I have little regard for an individual introduced to me who doesn’t even look up from their cell phone and hands me a flaccid hand, no grip, no engagement. If that person were to come to me at some point in the future for a job, I would immediately move on to the next candidate.
Are you wearing sunglasses? Even if it is sunny and you’re outside, be courteous and remove your sunglasses. Part of that first impression is being able to see your eyes. Even if the person you’re meeting does not remove their sunglasses, you have been the one to have made a better and more lasting positive first impression.
When you know you’re going to be meeting someone for the first time and you’re told, “No big deal. Dress casual.” Don’t roll out of bed and put on your smelly crumpled shirt and trousers from yesterday. If you dress as if you don’t care, then why should anyone believe that you’ll care any more about anything else? You don’t have to be the best dressed person in the room, but dress as if you have taken some time to prepare for the occasion. Simple courtesy goes a very long way.
Be careful, too, when meeting someone important to your partner. We had a holiday party at our home and my husband invited all his team and their significant others. Most everyone was very pleasant, courteous, on their best behavior. Except one person. She accompanied a new hire on my husband’s team, and while he had made an excellent impression during his job interview, his girlfriend proceed to ruin it at the party. She complained about the food, didn’t like the gifts that were passed out, and proceeded to tell us everything that she found wrong with her boyfriend.
Fortunately, her boyfriend is an excellent worker, and had already created a track record at work. But if that had not been the case, his girlfriend could have absolutely ruined his chances at even getting an interview because she had made herself so obnoxious. Her baggage doesn’t belong to anyone but herself, and in a social situation where she was meeting a number of people the first time, it would have been better if she had just quietly smiled and said nothing.
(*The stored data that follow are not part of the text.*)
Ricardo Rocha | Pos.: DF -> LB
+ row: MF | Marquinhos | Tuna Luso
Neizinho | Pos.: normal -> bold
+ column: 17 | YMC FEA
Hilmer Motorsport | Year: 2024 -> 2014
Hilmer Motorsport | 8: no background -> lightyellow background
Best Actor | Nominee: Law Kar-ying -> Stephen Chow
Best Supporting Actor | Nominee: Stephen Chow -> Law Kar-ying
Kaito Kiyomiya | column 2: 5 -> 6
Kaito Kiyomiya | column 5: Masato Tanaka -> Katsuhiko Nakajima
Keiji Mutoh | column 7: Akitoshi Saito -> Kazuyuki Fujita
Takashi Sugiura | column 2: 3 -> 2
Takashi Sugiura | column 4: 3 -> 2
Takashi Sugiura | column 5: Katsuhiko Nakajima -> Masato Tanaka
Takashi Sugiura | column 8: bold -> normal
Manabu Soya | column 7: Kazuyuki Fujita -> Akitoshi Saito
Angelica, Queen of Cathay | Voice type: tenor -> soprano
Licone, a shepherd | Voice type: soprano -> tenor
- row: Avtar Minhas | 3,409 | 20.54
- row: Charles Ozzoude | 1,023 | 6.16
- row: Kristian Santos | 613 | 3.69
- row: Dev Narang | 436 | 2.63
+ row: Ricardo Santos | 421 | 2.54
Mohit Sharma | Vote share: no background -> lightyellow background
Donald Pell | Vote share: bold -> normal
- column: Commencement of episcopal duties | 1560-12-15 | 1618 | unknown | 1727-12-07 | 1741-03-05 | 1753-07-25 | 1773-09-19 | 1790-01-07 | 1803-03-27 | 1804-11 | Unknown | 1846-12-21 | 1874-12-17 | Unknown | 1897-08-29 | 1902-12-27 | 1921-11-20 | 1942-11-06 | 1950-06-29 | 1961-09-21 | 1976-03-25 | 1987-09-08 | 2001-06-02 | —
Lastly, don’t talk about yourself. Engage the other person in conversation and ask what I call “Discovery Questions.” These are questions designed to “discover” things about the other person. So, obviously, no “yes” or “no” questions, and when you ask a question, be attentive to the answer. People are very taken when someone asks questions about them and really listen to their answers.
It doesn’t take a lot to make a good first impression. And, even as demonstrated at the beginning where I made what I was afraid was a lousy first impression, I managed to save it by staying in tune with the situation and not belaboring the point that I had made a mess in the office of my new boss. She remembered that and gave me the job.